Subuh pada 21 Mei 1998, Sandi mendatangi pasar. Dia menjelaskan pada para pedagang bahwa Jafar akan datang bersama beberapa aparat pagi ini untuk mencoba kembali menggusur mereka. Pedagang marah kepada Sandi karena mengira Sandi meminta mereka untuk pergi agar tidak kembali terjadi kerusuhan. Namun, Sandi berkata bahwa dia akan bergabung bersama mereka untuk mempertahankan pasar.
Saat matahari pagi bersinar, Jafar datang bersama barisan aparat dan alat berat untuk menggusur pasar. Jafar terkejut ketika melihat di sana para pedagang sudah berkumpul siap melawan. Terlihat juga para pemuda yang kembali membantu mereka. Namun, hal yang paling mengejutkan Jafar adalah Sandi berada di paling depan barisan tersebut.
"Sandi! Kamu ngapain di sana? Tempat kamu bukan di situ!" tanya Jafar.
"Nggak, Pak. Saya sudah berada di tempat saya yang seharusnya," jawab Sandi tegas.
"Kamu sudah gila? Kamu mau dipecat?"
"Bapak gak perlu pecat saya, karena saya sudah menyatakan mundur!"
Sandi melepaskan kemeja dinasnya dan melemparkannya tepat ke wajah Jafar. Para pedagang tertawa melihatnya. Jafar menarik kemeja Sandi dan melihatnya tidak percaya.
"Hei!
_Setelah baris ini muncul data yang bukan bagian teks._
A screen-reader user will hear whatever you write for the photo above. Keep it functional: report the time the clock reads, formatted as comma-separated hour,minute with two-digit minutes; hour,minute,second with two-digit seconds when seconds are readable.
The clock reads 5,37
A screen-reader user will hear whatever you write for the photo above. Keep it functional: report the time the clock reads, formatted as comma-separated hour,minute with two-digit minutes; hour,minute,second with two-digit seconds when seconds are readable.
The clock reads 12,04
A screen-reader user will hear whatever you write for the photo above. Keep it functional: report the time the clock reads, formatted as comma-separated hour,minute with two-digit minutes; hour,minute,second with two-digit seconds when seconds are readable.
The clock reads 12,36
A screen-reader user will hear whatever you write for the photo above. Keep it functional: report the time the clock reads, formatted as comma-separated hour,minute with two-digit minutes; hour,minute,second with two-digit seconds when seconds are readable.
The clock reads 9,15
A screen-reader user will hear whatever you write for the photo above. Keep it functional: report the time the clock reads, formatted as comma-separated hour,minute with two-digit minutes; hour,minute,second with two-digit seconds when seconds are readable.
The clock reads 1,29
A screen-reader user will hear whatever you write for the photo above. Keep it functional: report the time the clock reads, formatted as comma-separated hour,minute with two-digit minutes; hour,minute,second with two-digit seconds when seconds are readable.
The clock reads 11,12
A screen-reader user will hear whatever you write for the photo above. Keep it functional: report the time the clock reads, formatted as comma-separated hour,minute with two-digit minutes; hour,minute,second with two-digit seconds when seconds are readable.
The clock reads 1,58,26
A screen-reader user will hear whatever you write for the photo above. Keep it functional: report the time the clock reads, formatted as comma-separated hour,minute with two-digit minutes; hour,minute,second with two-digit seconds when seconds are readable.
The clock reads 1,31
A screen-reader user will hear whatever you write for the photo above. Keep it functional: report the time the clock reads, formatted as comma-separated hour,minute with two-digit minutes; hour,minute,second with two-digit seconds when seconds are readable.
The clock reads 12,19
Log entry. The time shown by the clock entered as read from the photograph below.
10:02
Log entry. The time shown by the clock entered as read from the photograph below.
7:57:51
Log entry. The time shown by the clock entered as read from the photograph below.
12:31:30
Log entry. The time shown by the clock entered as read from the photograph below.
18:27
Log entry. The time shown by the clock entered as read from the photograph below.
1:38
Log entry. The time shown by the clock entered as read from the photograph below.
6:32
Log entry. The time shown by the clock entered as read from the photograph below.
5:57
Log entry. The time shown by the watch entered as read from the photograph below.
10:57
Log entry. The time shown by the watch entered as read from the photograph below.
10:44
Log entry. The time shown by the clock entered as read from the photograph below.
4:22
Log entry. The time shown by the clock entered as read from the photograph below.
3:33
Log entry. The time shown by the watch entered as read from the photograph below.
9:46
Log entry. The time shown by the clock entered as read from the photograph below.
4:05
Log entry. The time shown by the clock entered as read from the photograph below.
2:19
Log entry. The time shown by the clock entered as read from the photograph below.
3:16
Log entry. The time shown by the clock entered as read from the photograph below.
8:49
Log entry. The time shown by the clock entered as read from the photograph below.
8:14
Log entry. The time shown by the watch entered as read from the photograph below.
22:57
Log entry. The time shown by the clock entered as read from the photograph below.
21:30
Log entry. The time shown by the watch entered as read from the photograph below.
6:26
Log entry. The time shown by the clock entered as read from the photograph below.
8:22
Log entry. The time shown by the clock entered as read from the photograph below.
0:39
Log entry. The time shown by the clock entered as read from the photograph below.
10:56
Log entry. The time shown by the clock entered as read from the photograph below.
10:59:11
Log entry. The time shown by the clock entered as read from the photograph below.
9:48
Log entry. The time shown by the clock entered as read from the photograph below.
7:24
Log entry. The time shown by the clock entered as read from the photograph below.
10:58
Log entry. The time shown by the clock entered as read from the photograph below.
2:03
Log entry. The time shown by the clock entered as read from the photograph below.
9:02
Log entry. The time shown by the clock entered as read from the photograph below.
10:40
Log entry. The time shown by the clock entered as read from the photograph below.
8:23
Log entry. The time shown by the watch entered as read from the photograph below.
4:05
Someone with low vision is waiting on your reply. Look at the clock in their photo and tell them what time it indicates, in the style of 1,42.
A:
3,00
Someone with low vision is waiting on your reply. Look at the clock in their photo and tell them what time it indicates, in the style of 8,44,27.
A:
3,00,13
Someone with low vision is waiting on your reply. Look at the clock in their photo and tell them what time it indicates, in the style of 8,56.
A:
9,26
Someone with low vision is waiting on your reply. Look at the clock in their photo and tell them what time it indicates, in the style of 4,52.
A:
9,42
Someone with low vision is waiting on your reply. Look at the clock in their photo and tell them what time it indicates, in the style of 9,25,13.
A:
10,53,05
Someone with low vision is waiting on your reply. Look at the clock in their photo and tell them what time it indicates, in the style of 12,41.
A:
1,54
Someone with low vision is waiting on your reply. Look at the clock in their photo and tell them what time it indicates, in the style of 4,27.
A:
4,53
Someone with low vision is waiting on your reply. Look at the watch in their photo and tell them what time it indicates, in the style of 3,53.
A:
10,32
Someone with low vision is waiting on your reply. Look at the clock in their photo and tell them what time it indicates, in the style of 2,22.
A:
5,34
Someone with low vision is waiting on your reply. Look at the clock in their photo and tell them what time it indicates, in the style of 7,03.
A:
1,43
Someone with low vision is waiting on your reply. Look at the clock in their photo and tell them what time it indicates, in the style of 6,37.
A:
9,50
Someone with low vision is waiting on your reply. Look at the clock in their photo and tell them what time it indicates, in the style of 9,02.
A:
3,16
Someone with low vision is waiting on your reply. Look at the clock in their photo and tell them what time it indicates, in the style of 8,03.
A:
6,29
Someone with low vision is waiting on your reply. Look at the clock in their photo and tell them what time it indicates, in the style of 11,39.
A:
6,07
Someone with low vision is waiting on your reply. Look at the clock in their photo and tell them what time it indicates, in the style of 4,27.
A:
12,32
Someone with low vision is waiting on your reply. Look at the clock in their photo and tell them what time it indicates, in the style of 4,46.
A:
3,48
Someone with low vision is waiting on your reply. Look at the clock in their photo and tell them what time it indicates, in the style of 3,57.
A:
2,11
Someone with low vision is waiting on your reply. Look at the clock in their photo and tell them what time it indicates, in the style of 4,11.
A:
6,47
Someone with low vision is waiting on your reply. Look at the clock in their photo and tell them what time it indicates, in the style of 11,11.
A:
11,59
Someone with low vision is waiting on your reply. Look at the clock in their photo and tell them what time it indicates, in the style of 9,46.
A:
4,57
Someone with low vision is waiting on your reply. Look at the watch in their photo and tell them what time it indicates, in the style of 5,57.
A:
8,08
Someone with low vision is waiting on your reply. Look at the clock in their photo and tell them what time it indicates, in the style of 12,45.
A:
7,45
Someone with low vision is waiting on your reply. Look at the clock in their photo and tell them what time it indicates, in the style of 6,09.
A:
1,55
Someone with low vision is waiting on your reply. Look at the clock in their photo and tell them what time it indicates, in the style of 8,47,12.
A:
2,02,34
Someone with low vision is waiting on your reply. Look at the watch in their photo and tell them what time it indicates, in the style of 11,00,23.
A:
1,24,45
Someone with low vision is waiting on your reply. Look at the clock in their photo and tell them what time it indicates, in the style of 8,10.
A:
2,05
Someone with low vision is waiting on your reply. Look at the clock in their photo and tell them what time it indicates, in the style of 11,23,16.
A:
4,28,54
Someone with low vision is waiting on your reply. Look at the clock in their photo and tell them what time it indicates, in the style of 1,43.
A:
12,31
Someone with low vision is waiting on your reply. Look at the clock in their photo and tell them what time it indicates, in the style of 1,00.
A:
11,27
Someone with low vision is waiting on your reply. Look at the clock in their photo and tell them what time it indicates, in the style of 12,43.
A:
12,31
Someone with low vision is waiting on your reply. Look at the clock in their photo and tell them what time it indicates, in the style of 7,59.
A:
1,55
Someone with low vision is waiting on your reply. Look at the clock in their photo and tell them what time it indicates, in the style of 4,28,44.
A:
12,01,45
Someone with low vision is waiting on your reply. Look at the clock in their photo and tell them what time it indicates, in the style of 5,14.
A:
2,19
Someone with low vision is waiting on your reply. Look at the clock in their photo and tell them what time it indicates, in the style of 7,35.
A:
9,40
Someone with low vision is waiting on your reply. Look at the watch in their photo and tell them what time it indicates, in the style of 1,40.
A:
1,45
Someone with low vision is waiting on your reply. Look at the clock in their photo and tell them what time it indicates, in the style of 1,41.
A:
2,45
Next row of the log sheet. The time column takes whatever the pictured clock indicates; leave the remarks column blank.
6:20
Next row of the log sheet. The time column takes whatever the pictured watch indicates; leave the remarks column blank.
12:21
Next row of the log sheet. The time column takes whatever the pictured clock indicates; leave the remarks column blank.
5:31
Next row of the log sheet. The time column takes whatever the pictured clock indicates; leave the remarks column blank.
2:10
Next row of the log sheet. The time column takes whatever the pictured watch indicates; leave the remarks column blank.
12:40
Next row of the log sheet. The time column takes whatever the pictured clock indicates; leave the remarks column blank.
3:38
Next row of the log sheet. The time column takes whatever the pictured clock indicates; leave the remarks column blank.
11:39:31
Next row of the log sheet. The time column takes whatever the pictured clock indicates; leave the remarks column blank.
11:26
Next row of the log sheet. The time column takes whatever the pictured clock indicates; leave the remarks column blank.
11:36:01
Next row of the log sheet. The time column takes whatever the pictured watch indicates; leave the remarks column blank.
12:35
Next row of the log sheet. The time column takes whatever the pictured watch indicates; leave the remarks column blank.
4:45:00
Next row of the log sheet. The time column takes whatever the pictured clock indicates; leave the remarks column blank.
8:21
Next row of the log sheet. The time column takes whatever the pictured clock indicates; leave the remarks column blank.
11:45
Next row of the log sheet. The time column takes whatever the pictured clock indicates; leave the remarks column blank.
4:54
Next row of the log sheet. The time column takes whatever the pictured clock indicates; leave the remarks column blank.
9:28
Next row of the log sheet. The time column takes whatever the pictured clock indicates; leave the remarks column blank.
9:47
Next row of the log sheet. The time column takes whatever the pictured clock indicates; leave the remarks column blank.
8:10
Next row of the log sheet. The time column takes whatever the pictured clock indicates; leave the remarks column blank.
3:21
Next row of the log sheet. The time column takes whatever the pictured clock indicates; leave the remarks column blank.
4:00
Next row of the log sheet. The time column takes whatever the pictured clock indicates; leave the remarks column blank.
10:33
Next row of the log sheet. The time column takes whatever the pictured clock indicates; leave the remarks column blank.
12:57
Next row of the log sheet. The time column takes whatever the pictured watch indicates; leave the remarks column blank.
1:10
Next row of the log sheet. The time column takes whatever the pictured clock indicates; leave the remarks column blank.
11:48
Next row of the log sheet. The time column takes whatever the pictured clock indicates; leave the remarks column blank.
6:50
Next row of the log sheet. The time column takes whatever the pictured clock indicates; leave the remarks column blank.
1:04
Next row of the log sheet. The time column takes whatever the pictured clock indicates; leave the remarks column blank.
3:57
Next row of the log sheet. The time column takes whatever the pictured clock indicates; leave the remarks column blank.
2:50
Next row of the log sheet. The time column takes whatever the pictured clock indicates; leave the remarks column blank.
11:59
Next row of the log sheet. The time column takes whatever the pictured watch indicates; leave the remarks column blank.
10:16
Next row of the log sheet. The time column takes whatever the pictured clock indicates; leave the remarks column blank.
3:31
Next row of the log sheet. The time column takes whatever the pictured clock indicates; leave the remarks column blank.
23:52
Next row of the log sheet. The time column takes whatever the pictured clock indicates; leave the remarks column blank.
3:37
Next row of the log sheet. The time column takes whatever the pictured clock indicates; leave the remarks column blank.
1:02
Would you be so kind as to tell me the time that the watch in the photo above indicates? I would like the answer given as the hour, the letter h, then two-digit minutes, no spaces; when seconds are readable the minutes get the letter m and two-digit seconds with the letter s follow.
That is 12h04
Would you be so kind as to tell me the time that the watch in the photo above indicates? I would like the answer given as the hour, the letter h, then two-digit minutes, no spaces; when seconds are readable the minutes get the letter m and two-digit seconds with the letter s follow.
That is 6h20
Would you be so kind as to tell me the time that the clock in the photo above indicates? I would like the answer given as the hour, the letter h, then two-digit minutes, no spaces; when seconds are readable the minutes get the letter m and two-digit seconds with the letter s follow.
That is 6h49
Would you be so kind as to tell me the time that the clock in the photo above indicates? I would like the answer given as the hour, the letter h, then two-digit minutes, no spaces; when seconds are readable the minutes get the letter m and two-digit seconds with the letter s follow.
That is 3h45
Kamu gak bisa mundur mendadak gini! Kamu harus kasih surat pengunduran diri sebulan sebelumnya!" kata Jafar kesal.
"Saya sudah kasih surat pengunduran diri saya sebulan lalu kok ke Bapak. Bukan salah saya kalau Bapak gak pernah baca berkas kerjaan di kantor," kata Sandi meledek Jafar.
Jafar geram. "Kurang ajar! Selama ini saya baik-baikin kamu karena saya pikir kamu bisa jadi anak buah yang loyal sama saya, ternyata kamu pengkhianat!"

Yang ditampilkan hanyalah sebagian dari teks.